Each record beneath this line should be returned exactly as it is.

══ Data section ══

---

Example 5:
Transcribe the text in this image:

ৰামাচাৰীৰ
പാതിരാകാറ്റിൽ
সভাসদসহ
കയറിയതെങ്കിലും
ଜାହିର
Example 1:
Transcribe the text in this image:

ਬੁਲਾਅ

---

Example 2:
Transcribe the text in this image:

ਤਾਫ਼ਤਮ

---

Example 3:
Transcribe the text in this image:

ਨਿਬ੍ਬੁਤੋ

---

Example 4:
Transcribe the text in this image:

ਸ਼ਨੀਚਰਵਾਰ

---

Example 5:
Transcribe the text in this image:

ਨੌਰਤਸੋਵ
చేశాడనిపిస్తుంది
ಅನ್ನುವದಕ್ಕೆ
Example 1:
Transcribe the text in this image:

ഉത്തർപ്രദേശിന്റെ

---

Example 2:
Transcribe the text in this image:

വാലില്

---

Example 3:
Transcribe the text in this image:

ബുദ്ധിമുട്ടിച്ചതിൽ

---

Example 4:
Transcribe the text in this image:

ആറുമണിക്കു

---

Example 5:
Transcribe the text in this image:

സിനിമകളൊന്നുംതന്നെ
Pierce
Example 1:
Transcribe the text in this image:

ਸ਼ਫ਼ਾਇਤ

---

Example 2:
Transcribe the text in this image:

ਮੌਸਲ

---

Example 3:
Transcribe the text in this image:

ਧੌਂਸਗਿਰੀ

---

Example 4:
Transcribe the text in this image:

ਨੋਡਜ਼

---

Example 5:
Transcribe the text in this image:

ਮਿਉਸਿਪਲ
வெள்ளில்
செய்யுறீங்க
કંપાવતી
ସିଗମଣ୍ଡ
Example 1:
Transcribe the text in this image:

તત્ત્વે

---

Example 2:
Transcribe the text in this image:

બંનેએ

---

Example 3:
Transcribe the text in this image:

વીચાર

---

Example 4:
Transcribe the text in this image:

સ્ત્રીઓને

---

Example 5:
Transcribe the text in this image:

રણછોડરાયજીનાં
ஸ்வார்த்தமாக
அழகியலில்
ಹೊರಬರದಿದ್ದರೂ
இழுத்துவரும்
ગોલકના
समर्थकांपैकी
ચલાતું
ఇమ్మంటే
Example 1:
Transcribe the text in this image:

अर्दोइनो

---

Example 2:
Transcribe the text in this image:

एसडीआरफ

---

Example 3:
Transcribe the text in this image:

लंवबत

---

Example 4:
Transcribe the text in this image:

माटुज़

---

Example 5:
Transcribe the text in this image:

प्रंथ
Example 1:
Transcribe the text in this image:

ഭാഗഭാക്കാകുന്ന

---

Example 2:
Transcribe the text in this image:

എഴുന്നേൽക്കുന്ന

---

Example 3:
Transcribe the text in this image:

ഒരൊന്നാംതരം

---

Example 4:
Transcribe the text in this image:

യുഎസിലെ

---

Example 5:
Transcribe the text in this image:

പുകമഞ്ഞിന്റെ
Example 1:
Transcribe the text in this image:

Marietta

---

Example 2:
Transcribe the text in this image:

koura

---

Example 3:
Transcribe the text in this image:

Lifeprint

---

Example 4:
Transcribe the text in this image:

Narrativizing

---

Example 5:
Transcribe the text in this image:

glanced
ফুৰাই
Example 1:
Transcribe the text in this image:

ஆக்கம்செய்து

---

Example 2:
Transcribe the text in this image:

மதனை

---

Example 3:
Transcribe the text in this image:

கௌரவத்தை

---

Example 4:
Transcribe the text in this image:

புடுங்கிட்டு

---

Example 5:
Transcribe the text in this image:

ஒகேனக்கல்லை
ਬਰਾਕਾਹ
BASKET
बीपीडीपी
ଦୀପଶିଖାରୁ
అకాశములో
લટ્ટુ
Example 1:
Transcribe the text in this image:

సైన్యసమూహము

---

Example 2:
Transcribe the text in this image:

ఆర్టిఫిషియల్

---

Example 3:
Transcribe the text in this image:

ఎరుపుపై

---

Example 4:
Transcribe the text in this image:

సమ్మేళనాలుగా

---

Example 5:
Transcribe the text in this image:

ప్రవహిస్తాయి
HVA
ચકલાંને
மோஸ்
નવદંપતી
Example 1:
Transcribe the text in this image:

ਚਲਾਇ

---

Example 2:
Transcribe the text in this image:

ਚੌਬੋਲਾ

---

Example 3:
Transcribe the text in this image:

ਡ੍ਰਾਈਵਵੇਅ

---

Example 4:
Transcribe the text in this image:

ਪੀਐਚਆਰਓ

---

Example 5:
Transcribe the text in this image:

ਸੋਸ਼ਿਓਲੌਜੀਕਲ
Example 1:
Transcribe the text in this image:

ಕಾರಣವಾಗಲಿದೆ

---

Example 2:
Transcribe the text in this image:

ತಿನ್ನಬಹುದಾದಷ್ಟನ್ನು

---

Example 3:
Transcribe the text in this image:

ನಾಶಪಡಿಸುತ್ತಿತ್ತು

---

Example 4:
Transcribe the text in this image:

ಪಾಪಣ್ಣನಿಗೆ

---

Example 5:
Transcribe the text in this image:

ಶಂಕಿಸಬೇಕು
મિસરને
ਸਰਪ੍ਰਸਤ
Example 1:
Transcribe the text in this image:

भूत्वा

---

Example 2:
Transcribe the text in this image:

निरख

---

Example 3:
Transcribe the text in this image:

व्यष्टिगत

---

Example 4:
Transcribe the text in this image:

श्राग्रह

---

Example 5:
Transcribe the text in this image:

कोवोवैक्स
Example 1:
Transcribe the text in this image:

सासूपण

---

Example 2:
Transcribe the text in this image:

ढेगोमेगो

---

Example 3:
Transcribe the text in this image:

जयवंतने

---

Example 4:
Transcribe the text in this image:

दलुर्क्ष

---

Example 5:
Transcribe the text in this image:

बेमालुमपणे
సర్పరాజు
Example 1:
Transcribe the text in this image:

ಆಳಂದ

═══

**Exercise answer**:
---

Example 5:
Transcribe the text in this image:

ৰামাচাৰীৰ
പാതിരാകാറ്റിൽ
সভাসদসহ
കയറിയതെങ്കിലും
ଜାହିର
Example 1:
Transcribe the text in this image:

ਬੁਲਾਅ

---

Example 2:
Transcribe the text in this image:

ਤਾਫ਼ਤਮ

---

Example 3:
Transcribe the text in this image:

ਨਿਬ੍ਬੁਤੋ

---

Example 4:
Transcribe the text in this image:

ਸ਼ਨੀਚਰਵਾਰ

---

Example 5:
Transcribe the text in this image:

ਨੌਰਤਸੋਵ
చేశాడనిపిస్తుంది
ಅನ್ನುವದಕ್ಕೆ
Example 1:
Transcribe the text in this image:

ഉത്തർപ്രദേശിന്റെ

---

Example 2:
Transcribe the text in this image:

വാലില്

---

Example 3:
Transcribe the text in this image:

ബുദ്ധിമുട്ടിച്ചതിൽ

---

Example 4:
Transcribe the text in this image:

ആറുമണിക്കു

---

Example 5:
Transcribe the text in this image:

സിനിമകളൊന്നുംതന്നെ
Pierce
Example 1:
Transcribe the text in this image:

ਸ਼ਫ਼ਾਇਤ

---

Example 2:
Transcribe the text in this image:

ਮੌਸਲ

---

Example 3:
Transcribe the text in this image:

ਧੌਂਸਗਿਰੀ

---

Example 4:
Transcribe the text in this image:

ਨੋਡਜ਼

---

Example 5:
Transcribe the text in this image:

ਮਿਉਸਿਪਲ
வெள்ளில்
செய்யுறீங்க
કંપાવતી
ସିଗମଣ୍ଡ
Example 1:
Transcribe the text in this image:

તત્ત્વે

---

Example 2:
Transcribe the text in this image:

બંનેએ

---

Example 3:
Transcribe the text in this image:

વીચાર

---

Example 4:
Transcribe the text in this image:

સ્ત્રીઓને

---

Example 5:
Transcribe the text in this image:

રણછોડરાયજીનાં
ஸ்வார்த்தமாக
அழகியலில்
ಹೊರಬರದಿದ್ದರೂ
இழுத்துவரும்
ગોલકના
समर्थकांपैकी
ચલાતું
ఇమ్మంటే
Example 1:
Transcribe the text in this image:

अर्दोइनो

---

Example 2:
Transcribe the text in this image:

एसडीआरफ

---

Example 3:
Transcribe the text in this image:

लंवबत

---

Example 4:
Transcribe the text in this image:

माटुज़

---

Example 5:
Transcribe the text in this image:

प्रंथ
Example 1:
Transcribe the text in this image:

ഭാഗഭാക്കാകുന്ന

---

Example 2:
Transcribe the text in this image:

എഴുന്നേൽക്കുന്ന

---

Example 3:
Transcribe the text in this image:

ഒരൊന്നാംതരം

---

Example 4:
Transcribe the text in this image:

യുഎസിലെ

---

Example 5:
Transcribe the text in this image:

പുകമഞ്ഞിന്റെ
Example 1:
Transcribe the text in this image:

Marietta

---

Example 2:
Transcribe the text in this image:

koura

---

Example 3:
Transcribe the text in this image:

Lifeprint

---

Example 4:
Transcribe the text in this image:

Narrativizing

---

Example 5:
Transcribe the text in this image:

glanced
ফুৰাই
Example 1:
Transcribe the text in this image:

ஆக்கம்செய்து

---

Example 2:
Transcribe the text in this image:

மதனை

---

Example 3:
Transcribe the text in this image:

கௌரவத்தை

---

Example 4:
Transcribe the text in this image:

புடுங்கிட்டு

---

Example 5:
Transcribe the text in this image:

ஒகேனக்கல்லை
ਬਰਾਕਾਹ
BASKET
बीपीडीपी
ଦୀପଶିଖାରୁ
అకాశములో
લટ્ટુ
Example 1:
Transcribe the text in this image:

సైన్యసమూహము

---

Example 2:
Transcribe the text in this image:

ఆర్టిఫిషియల్

---

Example 3:
Transcribe the text in this image:

ఎరుపుపై

---

Example 4:
Transcribe the text in this image:

సమ్మేళనాలుగా

---

Example 5:
Transcribe the text in this image:

ప్రవహిస్తాయి
HVA
ચકલાંને
மோஸ்
નવદંપતી
Example 1:
Transcribe the text in this image:

ਚਲਾਇ

---

Example 2:
Transcribe the text in this image:

ਚੌਬੋਲਾ

---

Example 3:
Transcribe the text in this image:

ਡ੍ਰਾਈਵਵੇਅ

---

Example 4:
Transcribe the text in this image:

ਪੀਐਚਆਰਓ

---

Example 5:
Transcribe the text in this image:

ਸੋਸ਼ਿਓਲੌਜੀਕਲ
Example 1:
Transcribe the text in this image:

ಕಾರಣವಾಗಲಿದೆ

---

Example 2:
Transcribe the text in this image:

ತಿನ್ನಬಹುದಾದಷ್ಟನ್ನು

---

Example 3:
Transcribe the text in this image:

ನಾಶಪಡಿಸುತ್ತಿತ್ತು

---

Example 4:
Transcribe the text in this image:

ಪಾಪಣ್ಣನಿಗೆ

---

Example 5:
Transcribe the text in this image:

ಶಂಕಿಸಬೇಕು
મિસરને
ਸਰਪ੍ਰਸਤ
Example 1:
Transcribe the text in this image:

भूत्वा

---

Example 2:
Transcribe the text in this image:

निरख

---

Example 3:
Transcribe the text in this image:

व्यष्टिगत

---

Example 4:
Transcribe the text in this image:

श्राग्रह

---

Example 5:
Transcribe the text in this image:

कोवोवैक्स
Example 1:
Transcribe the text in this image:

सासूपण

---

Example 2:
Transcribe the text in this image:

ढेगोमेगो

---

Example 3:
Transcribe the text in this image:

जयवंतने

---

Example 4:
Transcribe the text in this image:

दलुर्क्ष

---

Example 5:
Transcribe the text in this image:

बेमालुमपणे
సర్పరాజు
Example 1:
Transcribe the text in this image:

ಆಳಂದ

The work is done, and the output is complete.